John R.F. Jeffreys


John Robert Fisher Jeffreys was a British mathematician and World War II codebreaker.
A research fellow at Downing College, Cambridge, Jeffreys joined the codebreaking efforts at Bletchley Park in September 1939 alongside fellow Cambridge mathematicians Gordon Welchman, with whom he had previously worked closely, and Alan Turing. These three, together with Peter Twinn and working under Dilly Knox, formed the research section working on the German Enigma machine, and were housed in "The Cottage" at Bletchley Park.
Jeffreys was put in charge of a small section manufacturing perforated sheets for use in the cryptanalysis of the Enigma, a task which took over three months, completed on 7 January 1940. One type were the Zygalski sheets, known as Netz at Bletchley Park, a technique revealed to the British by Polish cryptologists.
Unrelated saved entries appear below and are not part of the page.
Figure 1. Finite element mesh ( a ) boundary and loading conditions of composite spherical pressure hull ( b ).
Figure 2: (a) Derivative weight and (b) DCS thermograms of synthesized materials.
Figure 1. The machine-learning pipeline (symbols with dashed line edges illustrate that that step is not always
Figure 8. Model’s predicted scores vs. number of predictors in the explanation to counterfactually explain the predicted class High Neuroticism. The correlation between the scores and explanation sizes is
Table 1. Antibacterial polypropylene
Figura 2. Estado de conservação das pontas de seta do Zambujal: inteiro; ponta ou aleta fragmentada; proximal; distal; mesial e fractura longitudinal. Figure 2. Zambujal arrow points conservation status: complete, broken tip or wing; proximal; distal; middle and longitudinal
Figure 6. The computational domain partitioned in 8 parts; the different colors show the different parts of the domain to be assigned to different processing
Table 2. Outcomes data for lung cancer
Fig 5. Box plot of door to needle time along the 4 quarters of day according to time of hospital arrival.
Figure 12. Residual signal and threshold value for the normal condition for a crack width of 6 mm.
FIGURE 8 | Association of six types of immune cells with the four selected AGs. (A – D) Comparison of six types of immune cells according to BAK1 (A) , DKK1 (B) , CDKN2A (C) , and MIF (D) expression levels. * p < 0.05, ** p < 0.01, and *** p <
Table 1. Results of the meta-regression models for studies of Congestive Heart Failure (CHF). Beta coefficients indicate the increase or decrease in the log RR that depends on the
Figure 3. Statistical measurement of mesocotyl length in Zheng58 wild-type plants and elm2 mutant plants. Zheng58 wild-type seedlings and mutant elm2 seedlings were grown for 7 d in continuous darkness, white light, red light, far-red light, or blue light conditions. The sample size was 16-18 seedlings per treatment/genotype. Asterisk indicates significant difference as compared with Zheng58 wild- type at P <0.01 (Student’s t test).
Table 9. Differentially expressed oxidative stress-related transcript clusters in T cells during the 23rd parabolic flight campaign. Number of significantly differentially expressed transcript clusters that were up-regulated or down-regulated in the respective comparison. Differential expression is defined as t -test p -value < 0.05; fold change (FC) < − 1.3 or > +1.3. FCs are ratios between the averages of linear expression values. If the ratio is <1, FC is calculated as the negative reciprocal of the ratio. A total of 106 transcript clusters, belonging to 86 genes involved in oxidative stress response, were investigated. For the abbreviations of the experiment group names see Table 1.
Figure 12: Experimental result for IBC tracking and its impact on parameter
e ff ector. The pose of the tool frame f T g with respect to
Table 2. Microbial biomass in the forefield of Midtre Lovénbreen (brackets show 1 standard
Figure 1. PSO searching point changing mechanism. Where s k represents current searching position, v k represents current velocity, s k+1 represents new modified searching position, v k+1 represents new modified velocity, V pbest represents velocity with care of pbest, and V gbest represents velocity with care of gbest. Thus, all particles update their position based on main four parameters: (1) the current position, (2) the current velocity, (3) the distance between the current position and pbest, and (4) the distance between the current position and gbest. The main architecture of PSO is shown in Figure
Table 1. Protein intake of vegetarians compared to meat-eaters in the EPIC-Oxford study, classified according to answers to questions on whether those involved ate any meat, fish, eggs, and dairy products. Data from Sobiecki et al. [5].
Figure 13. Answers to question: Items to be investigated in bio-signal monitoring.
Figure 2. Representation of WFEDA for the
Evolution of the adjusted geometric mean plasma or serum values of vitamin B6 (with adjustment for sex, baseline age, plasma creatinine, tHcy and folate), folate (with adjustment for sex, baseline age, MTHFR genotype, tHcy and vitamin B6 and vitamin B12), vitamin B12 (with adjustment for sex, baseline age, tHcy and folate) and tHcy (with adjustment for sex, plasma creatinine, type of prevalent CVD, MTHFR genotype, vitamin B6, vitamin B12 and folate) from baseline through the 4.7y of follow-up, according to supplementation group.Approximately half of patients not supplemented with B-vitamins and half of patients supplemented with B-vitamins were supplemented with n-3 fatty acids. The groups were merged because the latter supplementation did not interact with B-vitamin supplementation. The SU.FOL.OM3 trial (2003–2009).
Another type, named "Jeffreys sheets", were different, and were a "catalogue of the effect of any two Enigma rotors and the reflector". Jeffreys's perforated sheets were used by Polish cryptologists in exile in France to make the first wartime decryption of an Enigma message on 17 January 1940.
In early 1940, a section called "Hut 6" — named after the building in which it was initially housed — was created to work on solving German Army and Air Force Enigma messages. Jeffreys was chosen to run the hut alongside Welchman. Jeffreys was in charge of "Sheet-Stacking and Machine Room activities", while Welchman handled "Registration, Intercept Control, Decoding, and relations with the intelligence people in Hut 3".
In May 1940, Jeffreys took a vacation, but became ill and was diagnosed with tuberculosis and diabetes. He died in January 1944.